Un fisico milanese per gestire il dopo-Scaroni

Claudio De Scalzi all'Eni

L'Eni è una realtà troppo importante per l'intero sistema-Italia per cedere alla tentazione di abbandonarsi ai «nuovismi». E così il premier Matteo Renzi e il ministro Pier Carlo Padoan hanno compiuto una scelta, tutto sommato «continuista», al momento di rinnovare il board. Da un lato, alla presidenza è stata designata Emma Marcegaglia, imprenditrice ed ex numero uno di Confindustria. Per la carica di amministratore delegato si è puntato su Claudio Descalzi, il «delfino» del predecessore Paolo Scaroni che durante i suoi nove anni di leadership ha promosso il manager alla guida della principale divisione dell'azienda, l'«esplorazione & produzione». Nel 2005 lo nominò vicedirettore generale e tre anni dopo direttore.
Nato a Milano nel 1955, De Scalzi si è laureato in fisica nel 1979 al Politecnico di Milano e nel 1981 entrò nel Cane a sei zampe come ingegnere di giacimento.
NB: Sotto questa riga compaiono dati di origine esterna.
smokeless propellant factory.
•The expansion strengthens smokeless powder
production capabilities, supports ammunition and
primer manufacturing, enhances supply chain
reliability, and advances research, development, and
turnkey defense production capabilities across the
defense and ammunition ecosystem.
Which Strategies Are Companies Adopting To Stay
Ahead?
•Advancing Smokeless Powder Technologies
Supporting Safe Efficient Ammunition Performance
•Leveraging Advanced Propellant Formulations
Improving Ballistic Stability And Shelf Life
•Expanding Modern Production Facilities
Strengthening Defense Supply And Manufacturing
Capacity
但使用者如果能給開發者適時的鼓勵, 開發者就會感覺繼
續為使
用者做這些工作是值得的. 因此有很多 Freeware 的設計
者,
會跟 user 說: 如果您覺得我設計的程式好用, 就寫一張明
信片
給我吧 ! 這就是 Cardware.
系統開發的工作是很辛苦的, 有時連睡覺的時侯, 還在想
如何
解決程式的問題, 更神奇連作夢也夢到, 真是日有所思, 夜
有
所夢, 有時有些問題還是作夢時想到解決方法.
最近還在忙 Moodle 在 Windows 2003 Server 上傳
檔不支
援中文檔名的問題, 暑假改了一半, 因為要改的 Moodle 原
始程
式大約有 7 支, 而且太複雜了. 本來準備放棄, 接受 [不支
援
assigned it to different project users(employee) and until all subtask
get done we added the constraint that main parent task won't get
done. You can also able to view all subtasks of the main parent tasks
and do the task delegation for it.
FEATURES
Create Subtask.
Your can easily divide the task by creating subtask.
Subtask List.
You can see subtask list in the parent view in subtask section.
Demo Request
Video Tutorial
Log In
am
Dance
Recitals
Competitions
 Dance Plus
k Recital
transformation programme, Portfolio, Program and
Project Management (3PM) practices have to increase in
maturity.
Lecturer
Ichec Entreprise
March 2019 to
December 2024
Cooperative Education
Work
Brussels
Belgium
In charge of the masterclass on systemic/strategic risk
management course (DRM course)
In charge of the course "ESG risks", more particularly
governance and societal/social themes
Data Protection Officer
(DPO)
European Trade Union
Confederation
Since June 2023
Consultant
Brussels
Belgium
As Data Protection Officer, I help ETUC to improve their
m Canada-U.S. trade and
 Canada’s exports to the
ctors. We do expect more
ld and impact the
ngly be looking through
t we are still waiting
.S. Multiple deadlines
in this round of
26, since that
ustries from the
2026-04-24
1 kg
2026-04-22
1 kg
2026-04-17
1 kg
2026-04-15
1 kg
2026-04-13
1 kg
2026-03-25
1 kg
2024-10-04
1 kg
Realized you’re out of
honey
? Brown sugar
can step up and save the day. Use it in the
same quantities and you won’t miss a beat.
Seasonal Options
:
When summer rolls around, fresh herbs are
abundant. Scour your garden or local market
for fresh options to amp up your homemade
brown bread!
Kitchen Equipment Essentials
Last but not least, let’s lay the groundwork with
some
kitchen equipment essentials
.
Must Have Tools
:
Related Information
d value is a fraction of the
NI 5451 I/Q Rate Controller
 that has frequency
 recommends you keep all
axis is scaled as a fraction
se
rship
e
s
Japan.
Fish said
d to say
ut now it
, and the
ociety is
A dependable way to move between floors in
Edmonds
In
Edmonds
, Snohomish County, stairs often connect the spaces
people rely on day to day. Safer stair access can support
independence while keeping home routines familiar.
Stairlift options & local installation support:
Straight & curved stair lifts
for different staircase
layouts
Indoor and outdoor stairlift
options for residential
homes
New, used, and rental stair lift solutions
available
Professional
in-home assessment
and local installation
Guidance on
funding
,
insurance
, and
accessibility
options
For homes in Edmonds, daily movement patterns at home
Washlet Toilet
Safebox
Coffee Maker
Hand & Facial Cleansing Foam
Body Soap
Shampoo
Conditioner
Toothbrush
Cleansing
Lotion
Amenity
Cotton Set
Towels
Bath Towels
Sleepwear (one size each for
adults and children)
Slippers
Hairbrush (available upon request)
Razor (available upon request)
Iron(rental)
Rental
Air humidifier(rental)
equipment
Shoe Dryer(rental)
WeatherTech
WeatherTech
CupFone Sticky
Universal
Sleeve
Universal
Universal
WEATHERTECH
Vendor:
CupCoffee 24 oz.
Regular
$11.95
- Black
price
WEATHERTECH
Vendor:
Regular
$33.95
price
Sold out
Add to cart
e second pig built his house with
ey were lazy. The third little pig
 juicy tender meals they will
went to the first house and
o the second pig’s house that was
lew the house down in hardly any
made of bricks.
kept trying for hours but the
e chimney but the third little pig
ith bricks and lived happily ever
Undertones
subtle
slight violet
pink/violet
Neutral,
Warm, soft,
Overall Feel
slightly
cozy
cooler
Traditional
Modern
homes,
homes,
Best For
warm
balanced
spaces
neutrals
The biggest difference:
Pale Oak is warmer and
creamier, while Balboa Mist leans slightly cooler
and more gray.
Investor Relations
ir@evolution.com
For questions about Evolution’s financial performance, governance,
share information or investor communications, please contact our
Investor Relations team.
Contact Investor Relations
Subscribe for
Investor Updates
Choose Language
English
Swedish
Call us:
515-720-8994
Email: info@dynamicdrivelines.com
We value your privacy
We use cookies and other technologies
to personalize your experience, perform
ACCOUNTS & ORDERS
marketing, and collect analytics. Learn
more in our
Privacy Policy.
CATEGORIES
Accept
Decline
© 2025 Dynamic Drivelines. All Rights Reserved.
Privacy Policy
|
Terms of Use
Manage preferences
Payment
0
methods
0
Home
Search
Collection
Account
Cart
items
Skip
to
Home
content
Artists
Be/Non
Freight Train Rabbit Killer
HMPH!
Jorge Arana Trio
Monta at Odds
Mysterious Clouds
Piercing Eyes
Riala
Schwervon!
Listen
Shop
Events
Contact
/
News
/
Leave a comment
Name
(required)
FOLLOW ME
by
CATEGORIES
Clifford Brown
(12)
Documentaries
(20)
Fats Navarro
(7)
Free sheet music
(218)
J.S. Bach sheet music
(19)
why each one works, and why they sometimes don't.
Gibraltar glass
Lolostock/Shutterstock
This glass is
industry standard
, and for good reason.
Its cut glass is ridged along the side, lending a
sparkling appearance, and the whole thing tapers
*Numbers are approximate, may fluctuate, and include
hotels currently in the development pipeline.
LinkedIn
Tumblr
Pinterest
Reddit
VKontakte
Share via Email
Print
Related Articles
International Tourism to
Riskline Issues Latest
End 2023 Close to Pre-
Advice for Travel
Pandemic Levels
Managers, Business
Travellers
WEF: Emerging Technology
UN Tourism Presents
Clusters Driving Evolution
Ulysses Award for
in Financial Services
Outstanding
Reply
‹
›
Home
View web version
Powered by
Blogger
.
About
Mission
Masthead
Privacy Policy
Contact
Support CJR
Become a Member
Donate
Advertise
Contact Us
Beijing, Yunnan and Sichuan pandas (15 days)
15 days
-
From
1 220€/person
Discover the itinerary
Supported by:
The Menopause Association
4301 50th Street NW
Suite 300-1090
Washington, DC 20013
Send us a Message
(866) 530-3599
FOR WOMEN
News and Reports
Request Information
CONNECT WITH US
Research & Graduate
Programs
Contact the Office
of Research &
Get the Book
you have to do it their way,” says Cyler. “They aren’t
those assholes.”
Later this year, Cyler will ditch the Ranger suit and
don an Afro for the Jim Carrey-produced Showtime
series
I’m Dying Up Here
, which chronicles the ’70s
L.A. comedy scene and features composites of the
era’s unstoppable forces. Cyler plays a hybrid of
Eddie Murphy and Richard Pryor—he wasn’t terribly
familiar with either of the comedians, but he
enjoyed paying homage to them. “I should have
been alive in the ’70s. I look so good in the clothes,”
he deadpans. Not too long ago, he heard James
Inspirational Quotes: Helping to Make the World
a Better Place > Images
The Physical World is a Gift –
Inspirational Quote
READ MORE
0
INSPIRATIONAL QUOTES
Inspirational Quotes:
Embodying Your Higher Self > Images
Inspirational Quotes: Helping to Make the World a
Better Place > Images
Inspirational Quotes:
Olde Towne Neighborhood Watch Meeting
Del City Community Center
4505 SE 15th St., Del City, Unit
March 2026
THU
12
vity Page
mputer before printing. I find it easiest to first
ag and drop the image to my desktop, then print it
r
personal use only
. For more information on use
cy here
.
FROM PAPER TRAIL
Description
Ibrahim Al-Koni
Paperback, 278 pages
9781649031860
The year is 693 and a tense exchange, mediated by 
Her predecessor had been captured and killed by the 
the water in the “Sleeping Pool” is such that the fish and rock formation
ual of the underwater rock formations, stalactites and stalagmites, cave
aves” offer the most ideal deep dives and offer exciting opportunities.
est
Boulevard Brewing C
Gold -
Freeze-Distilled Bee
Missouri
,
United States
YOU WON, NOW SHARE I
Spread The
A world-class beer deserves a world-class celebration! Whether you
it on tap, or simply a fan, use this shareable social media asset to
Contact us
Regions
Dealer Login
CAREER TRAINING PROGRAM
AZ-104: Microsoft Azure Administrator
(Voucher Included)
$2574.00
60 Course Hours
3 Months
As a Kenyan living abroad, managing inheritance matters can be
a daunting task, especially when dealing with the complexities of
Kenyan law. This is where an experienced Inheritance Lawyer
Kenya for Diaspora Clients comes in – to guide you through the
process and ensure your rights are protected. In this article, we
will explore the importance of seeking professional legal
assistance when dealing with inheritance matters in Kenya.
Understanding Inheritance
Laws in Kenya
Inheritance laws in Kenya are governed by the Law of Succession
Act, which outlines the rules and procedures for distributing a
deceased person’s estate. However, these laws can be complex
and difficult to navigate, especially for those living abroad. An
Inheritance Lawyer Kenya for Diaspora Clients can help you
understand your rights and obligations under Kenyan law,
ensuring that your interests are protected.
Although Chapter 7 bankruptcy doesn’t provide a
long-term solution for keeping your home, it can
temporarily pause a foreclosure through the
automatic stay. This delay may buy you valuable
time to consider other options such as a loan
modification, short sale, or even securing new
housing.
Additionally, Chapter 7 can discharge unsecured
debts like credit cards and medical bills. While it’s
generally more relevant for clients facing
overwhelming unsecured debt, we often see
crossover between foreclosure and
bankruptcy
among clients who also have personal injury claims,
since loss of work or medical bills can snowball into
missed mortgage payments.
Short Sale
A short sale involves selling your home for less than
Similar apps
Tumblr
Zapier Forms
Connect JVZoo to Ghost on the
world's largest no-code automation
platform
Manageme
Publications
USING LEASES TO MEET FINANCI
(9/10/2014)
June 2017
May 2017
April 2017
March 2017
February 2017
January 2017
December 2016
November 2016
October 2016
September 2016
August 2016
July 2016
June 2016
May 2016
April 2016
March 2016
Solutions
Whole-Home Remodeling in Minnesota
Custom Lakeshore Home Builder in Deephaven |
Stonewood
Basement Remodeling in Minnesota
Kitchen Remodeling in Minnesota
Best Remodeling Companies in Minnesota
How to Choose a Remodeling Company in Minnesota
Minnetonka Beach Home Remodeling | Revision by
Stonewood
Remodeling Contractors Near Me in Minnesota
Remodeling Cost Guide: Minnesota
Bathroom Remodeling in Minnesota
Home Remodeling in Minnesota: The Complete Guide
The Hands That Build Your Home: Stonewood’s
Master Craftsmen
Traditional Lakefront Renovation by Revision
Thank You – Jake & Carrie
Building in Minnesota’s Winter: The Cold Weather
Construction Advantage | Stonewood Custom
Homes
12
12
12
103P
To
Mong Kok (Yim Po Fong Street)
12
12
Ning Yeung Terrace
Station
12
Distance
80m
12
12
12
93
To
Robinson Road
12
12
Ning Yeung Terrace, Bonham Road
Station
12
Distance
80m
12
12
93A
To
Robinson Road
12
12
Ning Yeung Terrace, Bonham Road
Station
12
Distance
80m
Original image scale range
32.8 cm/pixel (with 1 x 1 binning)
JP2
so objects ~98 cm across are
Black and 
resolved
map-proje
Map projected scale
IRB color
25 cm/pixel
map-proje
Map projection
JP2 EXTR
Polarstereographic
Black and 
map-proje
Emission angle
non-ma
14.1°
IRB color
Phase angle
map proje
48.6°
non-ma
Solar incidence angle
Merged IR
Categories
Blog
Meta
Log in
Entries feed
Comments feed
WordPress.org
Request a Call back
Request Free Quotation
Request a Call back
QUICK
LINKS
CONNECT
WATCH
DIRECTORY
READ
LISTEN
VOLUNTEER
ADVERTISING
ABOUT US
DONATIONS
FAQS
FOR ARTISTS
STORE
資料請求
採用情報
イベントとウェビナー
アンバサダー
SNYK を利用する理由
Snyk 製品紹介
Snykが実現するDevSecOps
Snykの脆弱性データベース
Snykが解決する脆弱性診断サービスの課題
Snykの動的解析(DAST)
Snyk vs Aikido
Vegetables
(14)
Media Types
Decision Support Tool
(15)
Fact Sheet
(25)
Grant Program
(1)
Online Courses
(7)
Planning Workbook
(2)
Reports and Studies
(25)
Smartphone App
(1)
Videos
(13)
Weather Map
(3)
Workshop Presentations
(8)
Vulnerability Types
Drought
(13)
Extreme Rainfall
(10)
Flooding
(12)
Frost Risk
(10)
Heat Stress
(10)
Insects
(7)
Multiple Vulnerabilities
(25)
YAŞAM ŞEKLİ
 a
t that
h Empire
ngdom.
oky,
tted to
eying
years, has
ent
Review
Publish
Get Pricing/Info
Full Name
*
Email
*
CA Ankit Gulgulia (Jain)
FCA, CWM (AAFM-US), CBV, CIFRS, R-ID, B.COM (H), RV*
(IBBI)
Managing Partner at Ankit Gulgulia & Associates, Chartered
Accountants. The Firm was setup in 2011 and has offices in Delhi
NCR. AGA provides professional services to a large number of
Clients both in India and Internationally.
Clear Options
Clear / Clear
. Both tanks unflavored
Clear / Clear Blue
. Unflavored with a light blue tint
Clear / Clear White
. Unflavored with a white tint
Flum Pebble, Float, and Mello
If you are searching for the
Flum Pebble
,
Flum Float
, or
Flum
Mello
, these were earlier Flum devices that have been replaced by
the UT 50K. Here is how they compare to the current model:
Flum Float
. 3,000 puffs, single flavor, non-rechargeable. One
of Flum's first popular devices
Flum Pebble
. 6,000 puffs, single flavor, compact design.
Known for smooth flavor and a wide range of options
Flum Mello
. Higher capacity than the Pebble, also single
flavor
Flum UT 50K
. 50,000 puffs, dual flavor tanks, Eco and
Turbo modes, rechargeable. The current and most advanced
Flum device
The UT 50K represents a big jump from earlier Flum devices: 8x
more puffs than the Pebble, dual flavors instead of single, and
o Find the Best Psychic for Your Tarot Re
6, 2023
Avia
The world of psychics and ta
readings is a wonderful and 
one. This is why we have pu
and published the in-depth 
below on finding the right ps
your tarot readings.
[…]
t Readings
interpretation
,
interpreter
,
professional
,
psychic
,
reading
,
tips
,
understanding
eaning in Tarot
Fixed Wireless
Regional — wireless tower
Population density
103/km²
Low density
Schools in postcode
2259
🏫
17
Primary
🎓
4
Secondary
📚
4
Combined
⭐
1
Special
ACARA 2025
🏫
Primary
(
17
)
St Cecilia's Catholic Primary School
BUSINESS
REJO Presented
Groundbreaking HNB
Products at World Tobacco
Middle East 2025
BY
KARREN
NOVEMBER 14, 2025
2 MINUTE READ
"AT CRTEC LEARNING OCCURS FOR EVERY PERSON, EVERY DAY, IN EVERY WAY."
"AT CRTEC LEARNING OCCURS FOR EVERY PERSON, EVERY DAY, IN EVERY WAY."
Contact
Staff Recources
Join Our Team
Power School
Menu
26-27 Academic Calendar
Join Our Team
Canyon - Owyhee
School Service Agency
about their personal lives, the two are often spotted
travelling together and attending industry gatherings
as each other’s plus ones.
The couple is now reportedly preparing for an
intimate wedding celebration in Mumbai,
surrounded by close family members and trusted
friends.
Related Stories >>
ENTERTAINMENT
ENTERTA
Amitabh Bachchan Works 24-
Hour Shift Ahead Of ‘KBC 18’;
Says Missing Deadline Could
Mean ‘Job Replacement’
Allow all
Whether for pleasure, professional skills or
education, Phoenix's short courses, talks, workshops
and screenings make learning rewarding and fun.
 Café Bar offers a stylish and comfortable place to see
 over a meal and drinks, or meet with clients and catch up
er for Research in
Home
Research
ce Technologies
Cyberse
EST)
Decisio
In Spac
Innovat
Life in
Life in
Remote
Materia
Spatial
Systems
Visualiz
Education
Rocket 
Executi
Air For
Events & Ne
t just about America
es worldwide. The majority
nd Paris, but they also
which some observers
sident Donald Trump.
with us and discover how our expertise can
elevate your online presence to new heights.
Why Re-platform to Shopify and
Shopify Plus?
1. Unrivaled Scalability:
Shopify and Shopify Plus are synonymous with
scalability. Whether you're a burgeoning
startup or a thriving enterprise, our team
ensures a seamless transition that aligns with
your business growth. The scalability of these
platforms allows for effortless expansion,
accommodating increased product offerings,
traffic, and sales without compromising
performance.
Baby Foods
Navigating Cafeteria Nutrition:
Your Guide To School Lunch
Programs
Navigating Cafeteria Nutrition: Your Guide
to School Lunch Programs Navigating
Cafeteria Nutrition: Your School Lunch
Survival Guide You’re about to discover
La sua vita professionale si svolge tutta all'interno dell'azienda: project manager per lo sviluppo delle attività nel Mare del Nord, in Libia, Nigeria e Congo. Nel 1990 fu nominato Responsabile delle attività operative e di giacimento in Italia. Nel 1994 assume il ruolo di direttore generale della consociata Eni in Congo e nel 1998 diventa Vice Chairman & Managing Director di Naoc, la consociata Eni in Nigeria. Dal 2000 al 2001 ha ricoperto la carica di direttore dell'area geografica Africa, Medio Oriente e Cina. Dal 2002 al 2005 è stato alla guida dell'area Italia, Africa e Medio Oriente. A lui si devono i principali successi esplorativi soprattutto in Africa, Mozambico in testa.
Sposato con una donna congolese, quattro figli, nel tempo libero pratica il golf. È il primo europeo ad aver ricevuto - nel 2012 - il prestigioso premio internazionale «Charles F. Rand».